Screenshot and code edit data:
● ● ●
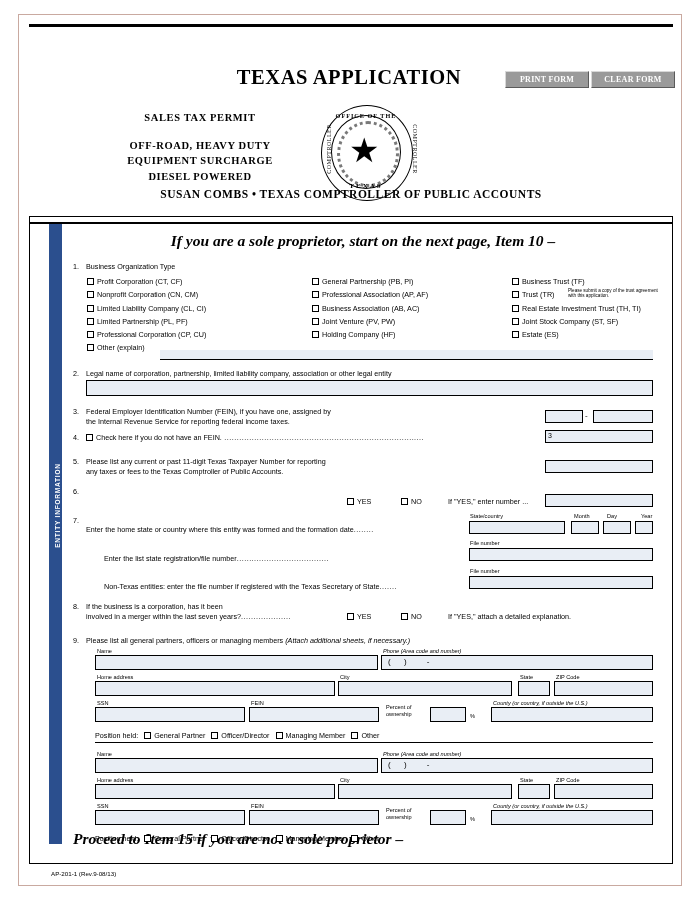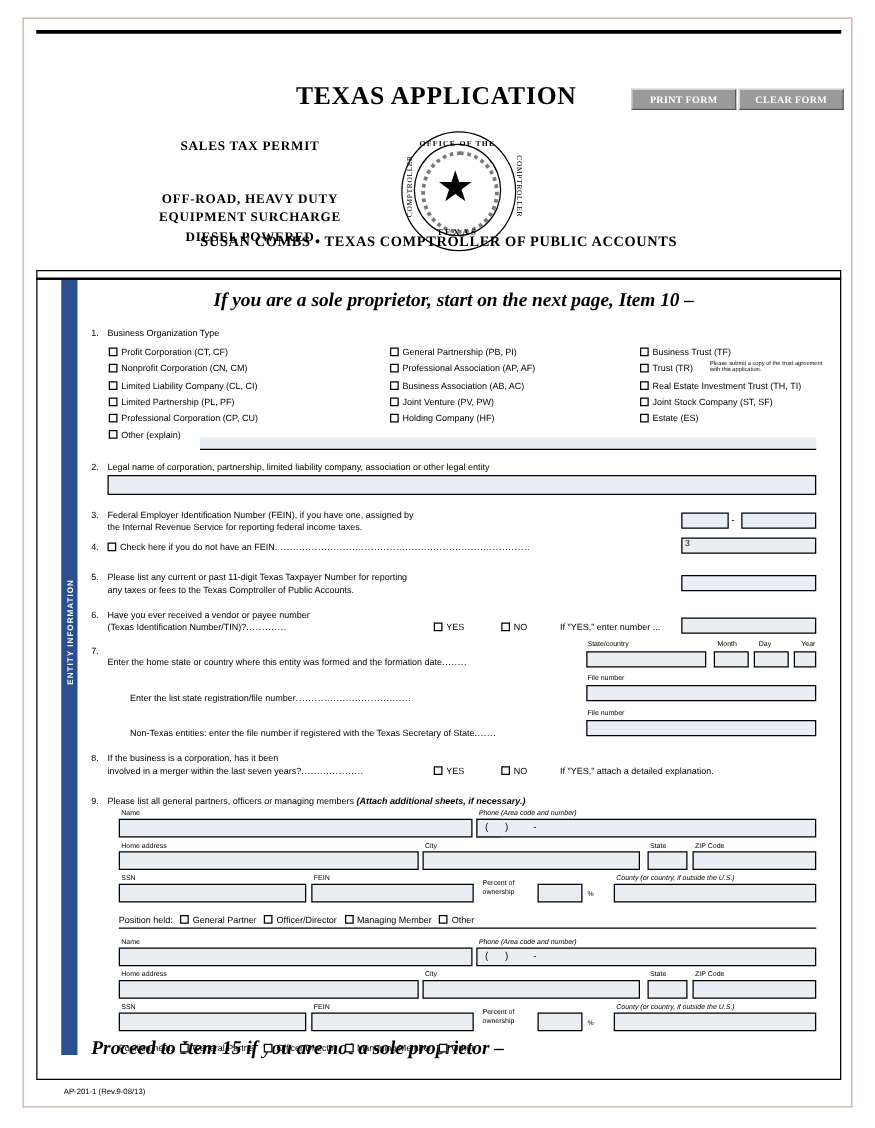--- a/index.html
+++ b/index.html
@@ -95,7 +95,7 @@
     letter-spacing: 0.6px;
     line-height: 15.5px;
   }
-  .hdr-left .l1 { margin-bottom: 26px; }
+  .hdr-left .l1 { margin-bottom: 12px; }
   .hdr-right {
     position: absolute;
     left: 400px;

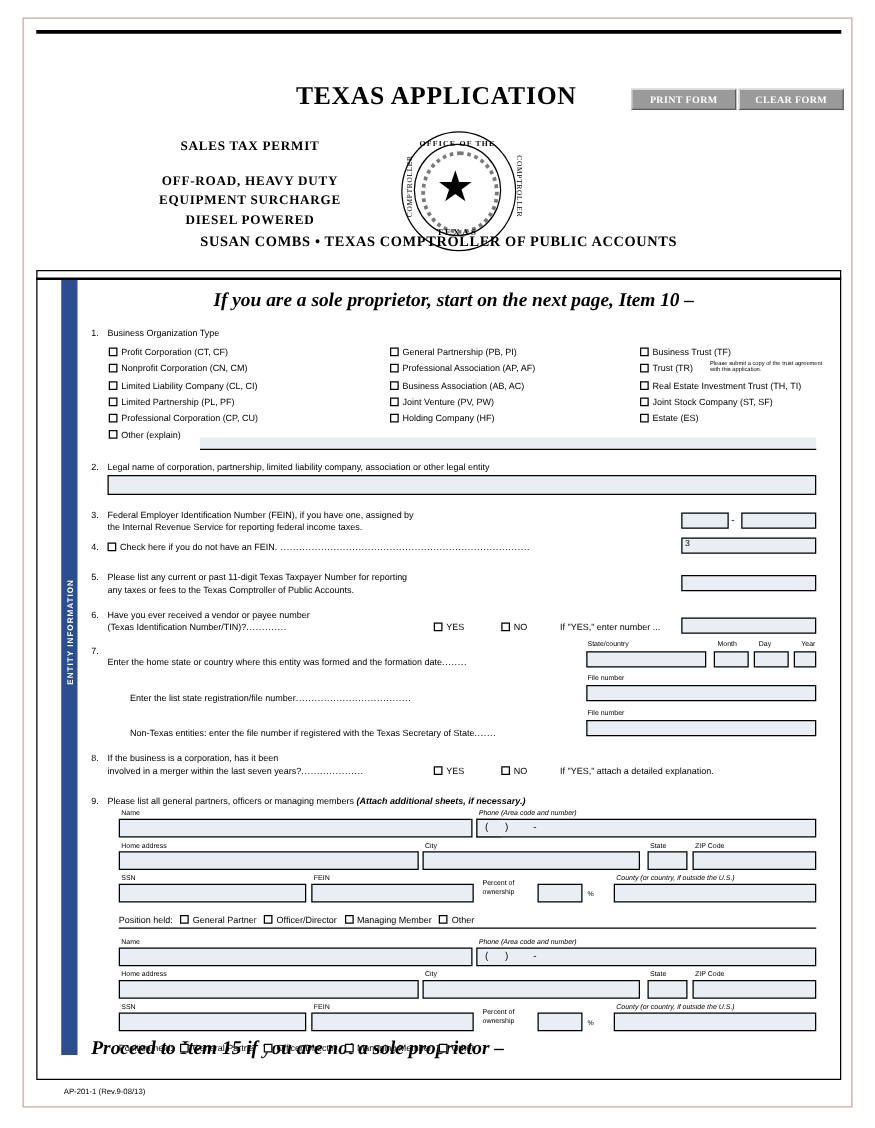--- a/index.html
+++ b/index.html
@@ -437,10 +437,6 @@
       <div class="seg" style="left:516px; top:436px; width:108px;"></div>
 
       <div class="qnum" style="left:44px; top:463px;">6.</div>
-      <div class="q" style="left:57px; top:463px; width:280px;">
-        <span>Have you ever received a vendor or payee number</span><br>
-        <span>(Texas Identification Number/TIN)?</span><span class="dots">.............</span>
-      </div>
       <div class="q" style="left:318px; top:473px;">
         <span class="cb"></span><span>YES</span>
       </div>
● ● ●
**YOUR OBJECTIVE**
The answer must consist only of the lines from the beginning of the entries above through the line that holds "-437,10 +437,6 @@", reproduced exactly and without pictures.

**WRITTEN RESPONSE**
--- a/index.html
+++ b/index.html
@@ -95,7 +95,7 @@
     letter-spacing: 0.6px;
     line-height: 15.5px;
   }
-  .hdr-left .l1 { margin-bottom: 26px; }
+  .hdr-left .l1 { margin-bottom: 12px; }
   .hdr-right {
     position: absolute;
     left: 400px;

--- a/index.html
+++ b/index.html
@@ -437,10 +437,6 @@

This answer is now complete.